Input material below:
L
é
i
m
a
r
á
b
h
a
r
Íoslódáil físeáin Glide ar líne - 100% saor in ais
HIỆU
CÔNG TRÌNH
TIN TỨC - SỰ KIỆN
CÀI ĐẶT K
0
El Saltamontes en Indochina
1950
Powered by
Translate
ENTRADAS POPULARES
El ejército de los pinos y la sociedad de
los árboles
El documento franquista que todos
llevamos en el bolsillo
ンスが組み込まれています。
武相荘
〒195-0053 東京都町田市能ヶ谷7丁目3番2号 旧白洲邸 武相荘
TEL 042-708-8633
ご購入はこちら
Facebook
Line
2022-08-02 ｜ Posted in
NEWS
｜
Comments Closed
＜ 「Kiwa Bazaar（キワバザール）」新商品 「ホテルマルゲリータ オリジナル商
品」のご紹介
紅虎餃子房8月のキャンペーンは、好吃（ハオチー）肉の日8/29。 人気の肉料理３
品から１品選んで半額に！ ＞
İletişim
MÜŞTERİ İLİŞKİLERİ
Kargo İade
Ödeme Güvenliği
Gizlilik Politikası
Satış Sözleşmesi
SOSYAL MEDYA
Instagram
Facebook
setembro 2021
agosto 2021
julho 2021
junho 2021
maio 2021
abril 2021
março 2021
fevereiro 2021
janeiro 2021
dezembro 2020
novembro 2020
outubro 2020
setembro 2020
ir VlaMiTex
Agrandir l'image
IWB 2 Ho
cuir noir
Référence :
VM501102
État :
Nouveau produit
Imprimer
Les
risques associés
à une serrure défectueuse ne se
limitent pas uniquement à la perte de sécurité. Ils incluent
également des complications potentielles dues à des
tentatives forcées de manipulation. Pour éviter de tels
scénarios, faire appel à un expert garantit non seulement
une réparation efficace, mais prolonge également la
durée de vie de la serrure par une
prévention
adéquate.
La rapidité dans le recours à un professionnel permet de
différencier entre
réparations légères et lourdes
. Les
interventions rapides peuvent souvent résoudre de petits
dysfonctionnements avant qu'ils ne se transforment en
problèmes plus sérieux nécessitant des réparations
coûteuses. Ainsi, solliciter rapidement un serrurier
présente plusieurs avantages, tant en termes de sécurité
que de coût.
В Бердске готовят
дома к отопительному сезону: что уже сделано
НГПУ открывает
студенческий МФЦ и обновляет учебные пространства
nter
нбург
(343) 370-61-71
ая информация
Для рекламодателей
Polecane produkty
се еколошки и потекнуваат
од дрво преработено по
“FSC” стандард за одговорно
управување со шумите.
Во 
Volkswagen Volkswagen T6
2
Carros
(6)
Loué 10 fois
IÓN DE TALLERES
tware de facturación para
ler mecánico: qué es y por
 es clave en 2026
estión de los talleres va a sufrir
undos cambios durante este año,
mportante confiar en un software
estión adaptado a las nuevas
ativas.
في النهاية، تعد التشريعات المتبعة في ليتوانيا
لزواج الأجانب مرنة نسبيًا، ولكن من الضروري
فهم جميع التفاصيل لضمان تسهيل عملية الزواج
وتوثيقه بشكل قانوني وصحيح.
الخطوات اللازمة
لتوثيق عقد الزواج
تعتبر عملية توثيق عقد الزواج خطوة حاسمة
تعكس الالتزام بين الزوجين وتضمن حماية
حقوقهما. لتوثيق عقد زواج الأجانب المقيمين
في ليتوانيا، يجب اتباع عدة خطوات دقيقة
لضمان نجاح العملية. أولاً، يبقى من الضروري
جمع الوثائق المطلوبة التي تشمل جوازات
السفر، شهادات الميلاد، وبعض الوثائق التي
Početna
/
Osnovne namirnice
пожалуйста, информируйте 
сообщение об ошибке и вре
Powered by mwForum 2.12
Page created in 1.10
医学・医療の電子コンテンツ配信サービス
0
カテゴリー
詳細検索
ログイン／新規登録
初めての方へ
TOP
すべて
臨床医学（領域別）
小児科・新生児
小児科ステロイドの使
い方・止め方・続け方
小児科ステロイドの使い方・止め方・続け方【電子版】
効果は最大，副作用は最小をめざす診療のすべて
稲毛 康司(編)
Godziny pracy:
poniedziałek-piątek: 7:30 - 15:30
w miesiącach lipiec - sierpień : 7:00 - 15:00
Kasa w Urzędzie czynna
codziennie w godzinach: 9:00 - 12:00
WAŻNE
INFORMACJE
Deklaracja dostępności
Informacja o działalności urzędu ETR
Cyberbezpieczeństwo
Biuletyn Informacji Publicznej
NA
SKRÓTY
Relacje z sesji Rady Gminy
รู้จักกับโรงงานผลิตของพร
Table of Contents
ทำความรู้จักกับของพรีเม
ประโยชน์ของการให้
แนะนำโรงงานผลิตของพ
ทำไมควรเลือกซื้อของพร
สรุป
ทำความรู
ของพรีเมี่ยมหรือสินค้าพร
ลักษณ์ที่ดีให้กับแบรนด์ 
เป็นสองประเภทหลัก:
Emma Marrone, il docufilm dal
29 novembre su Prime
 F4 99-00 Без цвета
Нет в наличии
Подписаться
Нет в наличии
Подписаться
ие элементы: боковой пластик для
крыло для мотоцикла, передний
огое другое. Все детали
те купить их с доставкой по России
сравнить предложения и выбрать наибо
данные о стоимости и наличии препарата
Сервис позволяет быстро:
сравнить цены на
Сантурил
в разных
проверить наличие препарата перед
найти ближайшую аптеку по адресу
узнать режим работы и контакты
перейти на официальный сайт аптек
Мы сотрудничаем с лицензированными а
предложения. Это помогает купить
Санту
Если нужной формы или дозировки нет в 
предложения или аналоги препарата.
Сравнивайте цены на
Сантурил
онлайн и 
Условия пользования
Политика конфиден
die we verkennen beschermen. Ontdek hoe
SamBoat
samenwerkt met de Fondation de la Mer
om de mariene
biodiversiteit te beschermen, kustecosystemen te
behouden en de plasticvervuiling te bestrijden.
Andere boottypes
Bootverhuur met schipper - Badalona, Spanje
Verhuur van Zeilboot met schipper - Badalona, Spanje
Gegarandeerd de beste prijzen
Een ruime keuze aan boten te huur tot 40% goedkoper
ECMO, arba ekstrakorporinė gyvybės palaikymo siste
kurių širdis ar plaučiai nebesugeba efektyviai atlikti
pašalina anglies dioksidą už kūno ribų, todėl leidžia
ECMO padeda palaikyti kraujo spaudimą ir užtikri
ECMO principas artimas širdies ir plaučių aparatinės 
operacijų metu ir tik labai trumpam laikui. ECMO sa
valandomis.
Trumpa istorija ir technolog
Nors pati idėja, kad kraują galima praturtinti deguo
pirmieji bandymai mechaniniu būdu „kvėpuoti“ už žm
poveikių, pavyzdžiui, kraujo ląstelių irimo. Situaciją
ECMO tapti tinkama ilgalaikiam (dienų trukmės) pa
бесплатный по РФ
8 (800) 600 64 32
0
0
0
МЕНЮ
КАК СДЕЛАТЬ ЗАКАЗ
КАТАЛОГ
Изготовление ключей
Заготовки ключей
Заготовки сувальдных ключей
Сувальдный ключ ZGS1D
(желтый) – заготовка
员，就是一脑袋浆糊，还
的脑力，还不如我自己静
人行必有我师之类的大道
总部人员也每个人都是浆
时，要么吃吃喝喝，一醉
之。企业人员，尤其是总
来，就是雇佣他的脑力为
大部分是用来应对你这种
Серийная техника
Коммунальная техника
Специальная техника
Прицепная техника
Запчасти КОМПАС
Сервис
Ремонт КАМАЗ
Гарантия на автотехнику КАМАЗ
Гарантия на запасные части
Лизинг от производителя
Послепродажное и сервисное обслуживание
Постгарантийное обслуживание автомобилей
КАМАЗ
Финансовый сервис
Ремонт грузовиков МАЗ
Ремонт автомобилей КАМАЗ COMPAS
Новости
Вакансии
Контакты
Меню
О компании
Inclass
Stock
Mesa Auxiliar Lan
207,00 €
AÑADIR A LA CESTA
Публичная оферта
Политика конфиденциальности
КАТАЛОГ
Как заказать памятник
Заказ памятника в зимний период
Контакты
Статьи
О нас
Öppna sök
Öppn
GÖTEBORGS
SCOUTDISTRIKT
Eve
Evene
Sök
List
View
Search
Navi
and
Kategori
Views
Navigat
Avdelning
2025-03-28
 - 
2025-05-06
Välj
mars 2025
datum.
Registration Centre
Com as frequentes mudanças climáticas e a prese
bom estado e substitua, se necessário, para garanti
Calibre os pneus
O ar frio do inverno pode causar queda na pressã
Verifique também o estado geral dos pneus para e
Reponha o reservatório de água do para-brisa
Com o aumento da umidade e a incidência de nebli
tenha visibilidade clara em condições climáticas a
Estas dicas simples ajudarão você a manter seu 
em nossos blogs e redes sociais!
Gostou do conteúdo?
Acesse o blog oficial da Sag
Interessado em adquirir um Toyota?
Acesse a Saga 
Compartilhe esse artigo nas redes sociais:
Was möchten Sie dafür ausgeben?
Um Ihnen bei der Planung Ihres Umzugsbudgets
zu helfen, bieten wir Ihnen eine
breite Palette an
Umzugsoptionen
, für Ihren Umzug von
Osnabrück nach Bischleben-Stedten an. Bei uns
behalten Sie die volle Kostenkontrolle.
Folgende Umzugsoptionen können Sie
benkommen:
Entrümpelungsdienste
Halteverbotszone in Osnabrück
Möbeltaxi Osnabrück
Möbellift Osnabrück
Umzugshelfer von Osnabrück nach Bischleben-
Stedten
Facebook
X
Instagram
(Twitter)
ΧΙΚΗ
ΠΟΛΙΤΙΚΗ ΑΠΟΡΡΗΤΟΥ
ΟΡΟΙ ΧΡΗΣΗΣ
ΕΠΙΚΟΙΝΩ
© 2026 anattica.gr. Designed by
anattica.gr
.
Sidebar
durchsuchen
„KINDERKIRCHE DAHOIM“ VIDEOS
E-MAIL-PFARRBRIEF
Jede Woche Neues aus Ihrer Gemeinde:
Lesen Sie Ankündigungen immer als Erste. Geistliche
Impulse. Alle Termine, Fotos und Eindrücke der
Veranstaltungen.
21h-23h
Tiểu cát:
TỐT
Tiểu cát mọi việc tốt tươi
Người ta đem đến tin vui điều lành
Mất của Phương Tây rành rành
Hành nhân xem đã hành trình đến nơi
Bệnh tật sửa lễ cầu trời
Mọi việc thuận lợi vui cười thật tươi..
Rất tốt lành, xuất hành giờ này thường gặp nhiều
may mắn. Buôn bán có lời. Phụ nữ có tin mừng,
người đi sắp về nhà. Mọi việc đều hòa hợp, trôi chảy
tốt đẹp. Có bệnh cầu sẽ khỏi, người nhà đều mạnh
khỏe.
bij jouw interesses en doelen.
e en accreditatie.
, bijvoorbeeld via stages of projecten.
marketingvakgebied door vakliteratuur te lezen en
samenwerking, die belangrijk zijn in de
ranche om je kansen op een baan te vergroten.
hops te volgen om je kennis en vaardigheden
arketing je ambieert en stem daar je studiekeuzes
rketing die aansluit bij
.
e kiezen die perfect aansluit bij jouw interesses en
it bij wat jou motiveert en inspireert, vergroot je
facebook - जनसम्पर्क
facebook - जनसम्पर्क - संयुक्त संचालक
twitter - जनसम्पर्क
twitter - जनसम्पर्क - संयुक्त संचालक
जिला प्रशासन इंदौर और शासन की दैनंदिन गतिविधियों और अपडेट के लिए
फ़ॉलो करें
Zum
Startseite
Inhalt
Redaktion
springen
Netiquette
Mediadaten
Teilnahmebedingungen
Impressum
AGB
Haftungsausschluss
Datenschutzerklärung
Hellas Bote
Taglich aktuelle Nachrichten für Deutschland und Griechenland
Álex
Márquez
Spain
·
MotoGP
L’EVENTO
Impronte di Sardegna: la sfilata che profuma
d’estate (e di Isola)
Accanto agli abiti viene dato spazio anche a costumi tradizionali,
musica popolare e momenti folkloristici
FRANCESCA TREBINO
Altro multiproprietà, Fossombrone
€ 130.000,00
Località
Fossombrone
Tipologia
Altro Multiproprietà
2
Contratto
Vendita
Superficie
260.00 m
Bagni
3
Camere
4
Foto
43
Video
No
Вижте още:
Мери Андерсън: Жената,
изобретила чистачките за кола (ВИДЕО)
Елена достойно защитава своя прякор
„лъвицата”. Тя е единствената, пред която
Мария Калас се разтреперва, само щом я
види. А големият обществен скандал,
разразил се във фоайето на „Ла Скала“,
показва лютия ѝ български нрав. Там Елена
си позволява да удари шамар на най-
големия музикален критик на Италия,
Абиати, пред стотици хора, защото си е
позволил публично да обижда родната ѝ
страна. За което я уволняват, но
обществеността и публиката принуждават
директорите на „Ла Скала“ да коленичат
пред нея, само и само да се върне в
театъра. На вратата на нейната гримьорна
End of Input material.
Exercise directions: From the listing, copy each line containing the word "КАМАЗ".

Response to the exercise:
Ремонт КАМАЗ
Гарантия на автотехнику КАМАЗ
КАМАЗ
Ремонт автомобилей КАМАЗ COMPAS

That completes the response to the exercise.